Years ago an ice storm knocked out power to much of the state where I live. I was driving on a stretch of rural highway at night with no illuminated street lamps or lighted buildings to mark the way. It was pitch dark, and few other cars had ventured out. At times I had the eerie sensation that I was traveling through deep space. The only thing anchoring me to this planet was the narrow ribbon of highway rushing toward me under the illumination of my headlights. But that was enough for me to find my way safely home.
The writer E.L. Doctorow once said that writing a novel is like driving a car at night. You never see further than your headlights, but you can make the whole trip that way. It occurs to me that Doctorow’s simile has broader application than just writing novels. Whatever our calling in life, we depend on some source of illumination to light our way, and we can never see beyond its reach.

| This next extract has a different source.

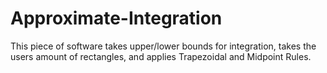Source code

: # Approximate-Integration
This piece of software takes upper/lower bounds for integration, takes the users amount of rectangles, and applies Trapezoidal and Midpoint Rules.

Where does our light come from? Often we make the mistake of looking outside ourselves for illumination, and sooner or later discover we have lost our way. When I was driving in pitch darkness on that rural stretch of highway, I would sometimes orient myself by following the taillights of other cars. However, unless another car happens to be going your way, you will never reach your own destination that way.
There’s an old joke about a cop who comes across a drunk searching for his car keys under a streetlamp. The cop asks him what he’s doing, and the drunk explains that he dropped his car keys in some bushes nearby. “So why are you looking under the street lamp over here?” asks the cop. The drunk tells him, “Because the light’s better.”
Once Buddha’s disciples realized he was dying, they wondered who would guide them after he was gone. “Be a lamp unto yourselves,” he told them. Until we stop seeking better lighting elsewhere, we will be no more successful in finding what we are looking for than the drunk under the streetlamp. Once we learn to rely on our own illumination, we discover we can venture into life’s darkest corners and still find our way.